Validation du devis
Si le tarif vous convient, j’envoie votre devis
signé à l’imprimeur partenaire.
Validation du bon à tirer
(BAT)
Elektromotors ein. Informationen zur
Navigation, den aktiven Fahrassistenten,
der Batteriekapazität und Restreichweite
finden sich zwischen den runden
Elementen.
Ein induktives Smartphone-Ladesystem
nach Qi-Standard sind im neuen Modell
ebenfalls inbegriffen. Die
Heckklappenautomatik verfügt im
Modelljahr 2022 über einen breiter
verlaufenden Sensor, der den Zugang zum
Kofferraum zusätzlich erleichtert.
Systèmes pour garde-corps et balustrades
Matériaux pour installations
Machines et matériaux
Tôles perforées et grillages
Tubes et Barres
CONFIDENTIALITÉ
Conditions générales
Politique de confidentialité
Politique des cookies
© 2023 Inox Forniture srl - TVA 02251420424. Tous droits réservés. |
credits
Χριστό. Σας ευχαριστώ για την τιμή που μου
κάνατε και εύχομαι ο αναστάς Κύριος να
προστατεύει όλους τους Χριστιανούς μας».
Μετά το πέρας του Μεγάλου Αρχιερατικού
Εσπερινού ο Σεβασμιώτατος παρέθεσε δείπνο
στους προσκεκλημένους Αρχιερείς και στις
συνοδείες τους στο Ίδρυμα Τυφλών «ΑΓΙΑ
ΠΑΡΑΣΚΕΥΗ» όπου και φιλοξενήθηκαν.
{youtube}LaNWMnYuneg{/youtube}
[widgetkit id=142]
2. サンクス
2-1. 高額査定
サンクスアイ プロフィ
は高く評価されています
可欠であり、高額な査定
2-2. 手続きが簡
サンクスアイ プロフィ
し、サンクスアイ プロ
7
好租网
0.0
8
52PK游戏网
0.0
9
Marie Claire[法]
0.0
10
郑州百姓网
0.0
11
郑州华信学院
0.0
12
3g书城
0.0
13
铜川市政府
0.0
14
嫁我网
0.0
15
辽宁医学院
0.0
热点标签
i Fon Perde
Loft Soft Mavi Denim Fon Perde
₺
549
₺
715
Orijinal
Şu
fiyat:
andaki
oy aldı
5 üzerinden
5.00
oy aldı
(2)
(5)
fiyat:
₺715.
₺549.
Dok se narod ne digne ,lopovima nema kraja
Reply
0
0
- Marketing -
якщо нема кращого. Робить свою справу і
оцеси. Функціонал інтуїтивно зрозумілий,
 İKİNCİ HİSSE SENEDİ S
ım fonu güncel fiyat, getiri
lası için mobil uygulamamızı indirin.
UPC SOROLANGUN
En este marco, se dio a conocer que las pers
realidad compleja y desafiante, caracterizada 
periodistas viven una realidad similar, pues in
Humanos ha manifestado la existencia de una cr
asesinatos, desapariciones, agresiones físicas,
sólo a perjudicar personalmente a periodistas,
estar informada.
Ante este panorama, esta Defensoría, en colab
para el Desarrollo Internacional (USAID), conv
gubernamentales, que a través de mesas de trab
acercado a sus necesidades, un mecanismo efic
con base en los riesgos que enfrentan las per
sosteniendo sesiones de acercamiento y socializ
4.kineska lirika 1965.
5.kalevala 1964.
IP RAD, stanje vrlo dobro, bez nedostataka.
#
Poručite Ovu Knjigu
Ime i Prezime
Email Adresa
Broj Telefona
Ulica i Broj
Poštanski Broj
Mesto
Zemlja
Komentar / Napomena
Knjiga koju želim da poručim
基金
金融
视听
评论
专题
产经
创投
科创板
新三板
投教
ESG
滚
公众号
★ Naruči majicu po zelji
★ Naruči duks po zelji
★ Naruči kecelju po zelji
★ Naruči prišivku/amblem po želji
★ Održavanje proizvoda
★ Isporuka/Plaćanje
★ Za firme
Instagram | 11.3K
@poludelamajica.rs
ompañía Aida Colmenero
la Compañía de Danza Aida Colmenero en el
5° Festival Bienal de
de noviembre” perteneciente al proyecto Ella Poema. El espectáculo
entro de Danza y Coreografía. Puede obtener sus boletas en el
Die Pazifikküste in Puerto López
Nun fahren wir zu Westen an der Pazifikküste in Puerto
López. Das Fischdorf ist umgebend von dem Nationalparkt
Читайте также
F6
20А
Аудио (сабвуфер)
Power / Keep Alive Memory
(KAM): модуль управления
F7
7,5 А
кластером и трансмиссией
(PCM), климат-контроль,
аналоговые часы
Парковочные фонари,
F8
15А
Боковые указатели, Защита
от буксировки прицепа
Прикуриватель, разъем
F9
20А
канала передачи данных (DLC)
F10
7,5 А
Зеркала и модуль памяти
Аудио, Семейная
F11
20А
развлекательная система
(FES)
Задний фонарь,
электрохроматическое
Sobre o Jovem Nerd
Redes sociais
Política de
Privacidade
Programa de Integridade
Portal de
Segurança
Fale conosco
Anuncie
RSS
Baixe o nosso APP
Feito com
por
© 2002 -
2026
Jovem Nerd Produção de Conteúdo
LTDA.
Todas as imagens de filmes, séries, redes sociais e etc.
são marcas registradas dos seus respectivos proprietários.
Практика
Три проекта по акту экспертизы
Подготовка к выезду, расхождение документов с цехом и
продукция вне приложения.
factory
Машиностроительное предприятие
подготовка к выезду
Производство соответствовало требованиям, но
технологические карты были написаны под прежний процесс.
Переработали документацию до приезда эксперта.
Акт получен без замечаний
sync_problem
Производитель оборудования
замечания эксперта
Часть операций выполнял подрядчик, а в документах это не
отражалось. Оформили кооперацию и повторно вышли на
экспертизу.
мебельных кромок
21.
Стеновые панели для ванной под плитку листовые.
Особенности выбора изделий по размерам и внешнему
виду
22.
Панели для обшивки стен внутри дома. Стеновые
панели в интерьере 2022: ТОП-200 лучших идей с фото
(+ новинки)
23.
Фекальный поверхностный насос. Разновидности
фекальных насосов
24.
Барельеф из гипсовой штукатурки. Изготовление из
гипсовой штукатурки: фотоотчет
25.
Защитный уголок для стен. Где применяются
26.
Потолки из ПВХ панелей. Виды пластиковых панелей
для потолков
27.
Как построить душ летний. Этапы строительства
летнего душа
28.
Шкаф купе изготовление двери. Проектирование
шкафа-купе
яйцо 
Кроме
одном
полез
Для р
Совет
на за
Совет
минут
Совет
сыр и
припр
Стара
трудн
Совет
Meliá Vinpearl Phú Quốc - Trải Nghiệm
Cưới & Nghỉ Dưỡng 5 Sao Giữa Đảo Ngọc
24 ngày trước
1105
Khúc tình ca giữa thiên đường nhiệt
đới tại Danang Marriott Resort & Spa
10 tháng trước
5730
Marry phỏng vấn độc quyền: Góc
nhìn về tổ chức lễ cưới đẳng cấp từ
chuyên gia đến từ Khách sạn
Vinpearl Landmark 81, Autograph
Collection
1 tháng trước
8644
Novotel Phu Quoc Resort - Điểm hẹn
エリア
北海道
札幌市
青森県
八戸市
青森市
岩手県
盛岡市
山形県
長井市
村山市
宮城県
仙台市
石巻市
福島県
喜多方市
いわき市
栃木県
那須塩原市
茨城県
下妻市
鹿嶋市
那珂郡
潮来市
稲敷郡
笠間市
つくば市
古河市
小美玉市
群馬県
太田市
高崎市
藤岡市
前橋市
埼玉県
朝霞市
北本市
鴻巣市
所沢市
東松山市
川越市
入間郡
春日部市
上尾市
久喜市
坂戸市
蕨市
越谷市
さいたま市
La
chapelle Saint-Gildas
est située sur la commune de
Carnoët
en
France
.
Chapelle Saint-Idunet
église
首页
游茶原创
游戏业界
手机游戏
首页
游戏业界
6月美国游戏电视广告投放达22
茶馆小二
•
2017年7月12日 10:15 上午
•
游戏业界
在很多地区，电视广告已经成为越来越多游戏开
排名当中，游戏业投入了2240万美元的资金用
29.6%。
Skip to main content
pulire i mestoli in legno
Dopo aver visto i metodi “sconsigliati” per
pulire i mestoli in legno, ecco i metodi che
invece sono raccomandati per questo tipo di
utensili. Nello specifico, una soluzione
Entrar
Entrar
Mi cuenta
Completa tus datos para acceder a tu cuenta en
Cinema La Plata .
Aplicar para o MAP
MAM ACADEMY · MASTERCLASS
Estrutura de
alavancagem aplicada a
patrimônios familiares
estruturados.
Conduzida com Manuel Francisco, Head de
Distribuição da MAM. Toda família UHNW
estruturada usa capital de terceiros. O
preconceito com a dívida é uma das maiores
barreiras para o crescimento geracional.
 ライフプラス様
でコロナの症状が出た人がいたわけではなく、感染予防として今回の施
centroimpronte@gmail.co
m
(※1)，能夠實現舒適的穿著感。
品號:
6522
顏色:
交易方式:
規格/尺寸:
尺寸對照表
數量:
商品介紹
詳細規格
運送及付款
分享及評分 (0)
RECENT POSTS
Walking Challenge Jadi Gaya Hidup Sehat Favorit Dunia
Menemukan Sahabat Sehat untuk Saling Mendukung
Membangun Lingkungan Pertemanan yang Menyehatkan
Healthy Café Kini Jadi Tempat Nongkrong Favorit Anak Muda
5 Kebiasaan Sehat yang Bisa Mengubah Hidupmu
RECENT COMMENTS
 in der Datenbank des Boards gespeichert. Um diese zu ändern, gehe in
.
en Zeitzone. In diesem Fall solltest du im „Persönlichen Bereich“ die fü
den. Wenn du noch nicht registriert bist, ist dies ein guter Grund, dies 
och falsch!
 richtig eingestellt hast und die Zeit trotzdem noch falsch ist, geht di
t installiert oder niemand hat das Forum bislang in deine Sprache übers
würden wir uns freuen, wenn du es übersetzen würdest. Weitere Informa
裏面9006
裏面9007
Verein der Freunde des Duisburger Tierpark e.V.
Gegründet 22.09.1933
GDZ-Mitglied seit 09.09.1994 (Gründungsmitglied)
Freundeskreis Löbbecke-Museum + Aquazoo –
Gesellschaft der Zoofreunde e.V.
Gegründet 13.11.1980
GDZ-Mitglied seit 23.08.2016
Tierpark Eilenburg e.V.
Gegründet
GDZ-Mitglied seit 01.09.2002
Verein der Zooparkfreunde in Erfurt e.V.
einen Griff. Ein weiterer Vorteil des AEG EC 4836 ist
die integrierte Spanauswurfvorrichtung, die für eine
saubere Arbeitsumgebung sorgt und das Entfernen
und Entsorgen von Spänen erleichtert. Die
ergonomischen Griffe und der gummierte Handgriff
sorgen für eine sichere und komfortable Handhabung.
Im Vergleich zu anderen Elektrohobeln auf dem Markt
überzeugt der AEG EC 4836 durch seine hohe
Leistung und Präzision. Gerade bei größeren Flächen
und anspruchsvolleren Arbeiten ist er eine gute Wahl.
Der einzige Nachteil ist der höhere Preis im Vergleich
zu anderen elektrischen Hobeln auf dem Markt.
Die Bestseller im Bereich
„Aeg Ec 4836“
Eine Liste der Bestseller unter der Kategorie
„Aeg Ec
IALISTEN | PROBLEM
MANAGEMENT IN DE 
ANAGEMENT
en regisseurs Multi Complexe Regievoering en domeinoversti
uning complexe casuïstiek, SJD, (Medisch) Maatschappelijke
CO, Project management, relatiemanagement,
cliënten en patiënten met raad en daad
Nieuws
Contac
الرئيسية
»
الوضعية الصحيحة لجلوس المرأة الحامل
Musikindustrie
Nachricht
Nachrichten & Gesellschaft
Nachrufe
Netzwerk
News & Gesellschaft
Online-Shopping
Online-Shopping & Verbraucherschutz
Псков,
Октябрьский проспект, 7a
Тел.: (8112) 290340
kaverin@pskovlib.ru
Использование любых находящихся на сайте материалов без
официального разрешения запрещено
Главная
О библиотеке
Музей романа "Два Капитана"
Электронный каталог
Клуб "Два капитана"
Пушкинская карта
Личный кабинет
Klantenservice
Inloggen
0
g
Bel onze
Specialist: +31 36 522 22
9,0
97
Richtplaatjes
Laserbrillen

====

Change "Modelljahr" to "Baujahr" in the data from the first line to the line with "προστατεύει όλους τους", and write those lines out again with nothing else altered.

◆ **Final answer**
Validation du devis
Si le tarif vous convient, j’envoie votre devis
signé à l’imprimeur partenaire.
Validation du bon à tirer
(BAT)
Elektromotors ein. Informationen zur
Navigation, den aktiven Fahrassistenten,
der Batteriekapazität und Restreichweite
finden sich zwischen den runden
Elementen.
Ein induktives Smartphone-Ladesystem
nach Qi-Standard sind im neuen Modell
ebenfalls inbegriffen. Die
Heckklappenautomatik verfügt im
Baujahr 2022 über einen breiter
verlaufenden Sensor, der den Zugang zum
Kofferraum zusätzlich erleichtert.
Systèmes pour garde-corps et balustrades
Matériaux pour installations
Machines et matériaux
Tôles perforées et grillages
Tubes et Barres
CONFIDENTIALITÉ
Conditions générales
Politique de confidentialité
Politique des cookies
© 2023 Inox Forniture srl - TVA 02251420424. Tous droits réservés. |
credits
Χριστό. Σας ευχαριστώ για την τιμή που μου
κάνατε και εύχομαι ο αναστάς Κύριος να
προστατεύει όλους τους Χριστιανούς μας».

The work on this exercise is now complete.